– Как сладко спит луна на берегу! – Она обернулась и схватила меня за руки, потому что я стоял ближе всех. – Мы сядем здесь и музыке позволим пролиться в уши: как ночной покой касанию гармонии подходит[11].
Я притворно сопротивлялся, пока она тащила меня к концу мостков, а остальные один за другим скатывались по лестнице и присоединялись к нам. Последним, задыхаясь, прибыл Александр.
– Айда купаться голышом! – крикнула Мередит, на ходу сбрасывая туфли. – Я за все лето так и не поплавала.
– Как ни скромна, а лишнее потратишь, – предупредил Джеймс, – показывая красоту луне[12].
– Бога ради, Джеймс, какой ты зануда. – Она шлепнула меня туфлей сзади по бедру. – Оливер, пойдешь со мной в воду?
Ее лукавой улыбке я не верил ни капли, поэтому сказал:
– В прошлый раз, когда мы пошли купаться голышом, я упал на мостки в чем мать родила и до утра пролежал мордой вниз на диване, пока Александр у меня из задницы занозы вытаскивал.
Все долго хохотали надо мной, а Ричард длинно присвистнул.
Мередит: Ну пойдемте, кто-нибудь, поплавайте со мной!
Александр: Ты суток в одежде провести не можешь, да?
Филиппа: Если бы Рик ее радовал, она бы не вела себя как шлюха со всеми нами.
Снова смех и свист. Ричард бросил на Филиппу надменный взгляд и произнес:
– По мне, дама слишком бурно возмущается[13].
Она закатила глаза и села рядом с Александром, который сосредоточенно крошил травку в папиросную бумагу.
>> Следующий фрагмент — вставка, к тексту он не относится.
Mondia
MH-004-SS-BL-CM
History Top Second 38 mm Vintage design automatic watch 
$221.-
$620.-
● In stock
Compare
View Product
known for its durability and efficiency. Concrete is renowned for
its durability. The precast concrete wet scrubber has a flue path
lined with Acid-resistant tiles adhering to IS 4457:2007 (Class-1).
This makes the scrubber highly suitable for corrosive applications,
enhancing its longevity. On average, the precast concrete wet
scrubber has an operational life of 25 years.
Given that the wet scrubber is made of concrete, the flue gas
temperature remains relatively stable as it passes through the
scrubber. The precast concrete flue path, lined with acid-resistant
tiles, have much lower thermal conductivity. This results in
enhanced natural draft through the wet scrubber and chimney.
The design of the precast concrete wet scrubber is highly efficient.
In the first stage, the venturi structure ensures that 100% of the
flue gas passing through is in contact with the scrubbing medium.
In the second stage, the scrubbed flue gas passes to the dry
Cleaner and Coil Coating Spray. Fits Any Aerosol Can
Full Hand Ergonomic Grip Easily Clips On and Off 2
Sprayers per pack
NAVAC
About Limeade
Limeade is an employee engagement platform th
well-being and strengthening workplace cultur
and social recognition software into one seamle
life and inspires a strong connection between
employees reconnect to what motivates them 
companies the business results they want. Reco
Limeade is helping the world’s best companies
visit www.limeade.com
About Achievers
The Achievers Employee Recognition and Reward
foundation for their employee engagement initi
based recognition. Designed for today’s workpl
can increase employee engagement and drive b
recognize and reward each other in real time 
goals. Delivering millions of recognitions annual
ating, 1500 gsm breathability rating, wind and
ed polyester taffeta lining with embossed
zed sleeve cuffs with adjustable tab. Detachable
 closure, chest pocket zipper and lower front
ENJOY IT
Я втянул сладкий, пахнувший деревьями воздух и задержал дыхание, насколько мог. После знойного лета в пригороде в Огайо мне не терпелось вернуться в Деллакер, к озеру. Ночами вода была черной, днем – глубокого голубовато-зеленого цвета, как нефрит. Озеро со всех сторон окружал лес, кроме северного берега, там деревья росли реже, и в лунном свете сверкала алмазной пылью полоска белого песчаного пляжа. Мы у себя на южном берегу были достаточно далеко от похожих на светлячков огней Холла, можно было не опасаться, что нас увидят, тем более – подслушают. В то время нам нравилась наша уединенная жизнь.
Мередит откинулась на мостки, закрыла глаза и умиротворенно напевала про себя. Джеймс и Рен сидели на другом краю мостков, глядя на пляж. Александр свернул косяк, зажег его и протянул Филиппе.
– Дунь. Завтра никаких дел, – сказал он; это было не совсем так.
Нам предстоял первый день занятий и общее собрание вечером. Тем не менее Филиппа взяла косяк и сделала длинную затяжку, прежде чем передать его мне. (Мы все позволяли себе по особым случаям, кроме Александра, тот все время был немножко обкуренным.)
Ричард вздохнул с глубочайшим удовлетворением, звук пророкотал у него в груди, как мурлыканье большой кошки.
– Хороший год будет, – сказал он. – Есть ощущение.
Рен: Может, это из-за того, что ты получил роль, которую хотел?
Джеймс: И вполовину меньше текста, чем мы все?
Ричард: Ну, это справедливо, после прошлого-то года.
Я: Ненавижу тебя.
Ричард: Ненависть – самая искренняя разновидность лести.
Александр: Там про подражание, бестолочь.
Некоторые захихикали, у нас все еще приятно гудело в головах. Перебранки наши были беззлобными и обычно безобидными. Мы, как семеро детей в одной семье, провели вместе столько времени, что видели друг друга и с лучшей стороны, и с худшей, и обе нас давно не впечатляли.
– Вы вообще верите, что это наш последний год? – спросила Рен, когда все отсмеялись и уже довольно давно умолкли.
– Нет, – ответил я. – Отец как будто вчера на меня орал за то, что я впустую трачу свою жизнь.
Александр фыркнул.
– И что он тебе сказал?
– «Ты что, откажешься от стипендии в Кейс-Уэстерне и проведешь четыре года накрасившись, в колготках, объясняясь в любви какой-то девице в окне?»
«Школы искусств» уже хватило бы, чтобы вывести из себя моего непреклонно прагматичного отца, но опасная элитарность Деллакера почти всех заставляла поднимать брови. С чего бы умным талантливым студентам терпеть угрозу насильственного исключения в конце каждого учебного года и выпускаться даже без обычной степени, которая дает возможность выжить? Чего не понимало большинство тех, кто жил за пределами странной области консерваторского образования, так это того, что диплом Деллакера был чем-то вроде золотого билета Вилли Вонки – гарантировал обладателю пропуск в элитарные творческие и филологические сообщества, существовавшие вне академической среды.